Training

Descend like a Pro

Exhilarating descents are cycling’s way of saying a big thank you for the climbs. And they can be more fun than scary if you follow our top tips, says Andy Cook.

Stay loose

Consciously relax your death grip on the bars and release the tension from your arms and shoulders. A stiff body will move with the bicycle as it reacts to bumps, and correcting all that unwanted movement – you weigh far more than the bike, and have considerable inertia – is tiring. It can also make things feel sketchy. Keep plenty of weight on the pedals and allow the bike to float and shimmy beneath you if it needs to, soaking up bigger ridges by using your legs as suspension. Keep your pedals level on the straights to help with that.

Keep pedalling

Most long descents come after a hard climb, so suddenly relaxing your legs and then stopping pedalling – especially in a racing tuck – will make them stiffen up. To avoid this, make sure you do some pedalling on the way down, even if it isn’t to make you go significantly faster. That way when you get to the next rise in the road your legs won’t let you down.

Keep your distance

Remember that neither you nor the rider in front has brake lights, so you might get no warning if they have to suddenly brake or swerve. For this reason, make sure you look well ahead down the road – not just at the wheel of the bike in front – and always leave enough room for your reaction time. How far is enough? ‘Only a fool breaks the two-second rule.’ Why not apply the Highway Code technique to the gap? If they really are too slow, wait for clear place and pass them quickly, leaving as much space as possible.

Read the road

Correctly anticipating dangers – corners that tighten, changes in surface, wet patches, manholes, riders behind or in front of you and cars in side roads – comes from constant observation.

Signs warn of junctions, pedestrians and other moving hazards, treelines and phone poles hint at the road around blind corners, overhanging trees warn of damp patches, worn white lines mean cars regularly cut the corner, rough Tarmac means heavy-braking traffic and perhaps a surprisingly tight corner, tight corners can mean manholes (it’s where the pipes underneath tend to clog) and crossroads mean drivers can’t look all four ways at once. And might not even look in two.

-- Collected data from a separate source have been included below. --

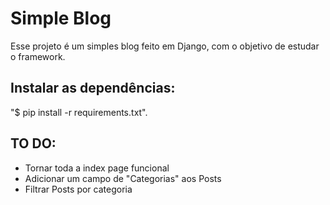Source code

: # Simple Blog

Esse projeto é um simples blog feito em Django, com o objetivo de estudar o framework.

## Instalar as dependências:
"$ pip install -r requirements.txt".

## TO DO:
* Tornar toda a index page funcional
* Adicionar um campo de "Categorias" aos Posts
* Filtrar Posts por categoria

Focus well ahead and leave your peripheral vision to do what it’s fastest at: picking up movement in black and white and quickly processing it to the brain. Covering your brakes at all times, even with a forefinger of each hand, will help you react quickly.

Tuck in for speed

The lower you crouch, and the more you tuck in your elbows, the lower your frontal area and wind resistance – and the faster gravity will be able to propel you. If you’re flexible enough you’ll be able to keep your head up and look where you’re going too – which is important.

To get extra pace, ride with your hands on the lower handlebar drops and dip your torso down towards the top-tube. Choose an appropriately big gear so you don’t spin out if you suddenly want to put the power down. Keeping the chain on the big ring on the front will keep a decent amount of tension in your chain, and avoid the likelihood of it jumping off onto the bottom bracket if you hit a bump.

Sit up to slow down

Just as going aero will make you descend faster, if you want to wipe some speed off a descent without having to resort to protracted, rim-wearing braking, then sit upright and catch some wind. Switching your hands to the hoods or tops helps add drag too, as does sticking out your elbows and knees.

Using your body as a natural brake also helps add control, as it’s a much more stable position should you lock a wheel, and an easier position in which to support your body weight while braking hard.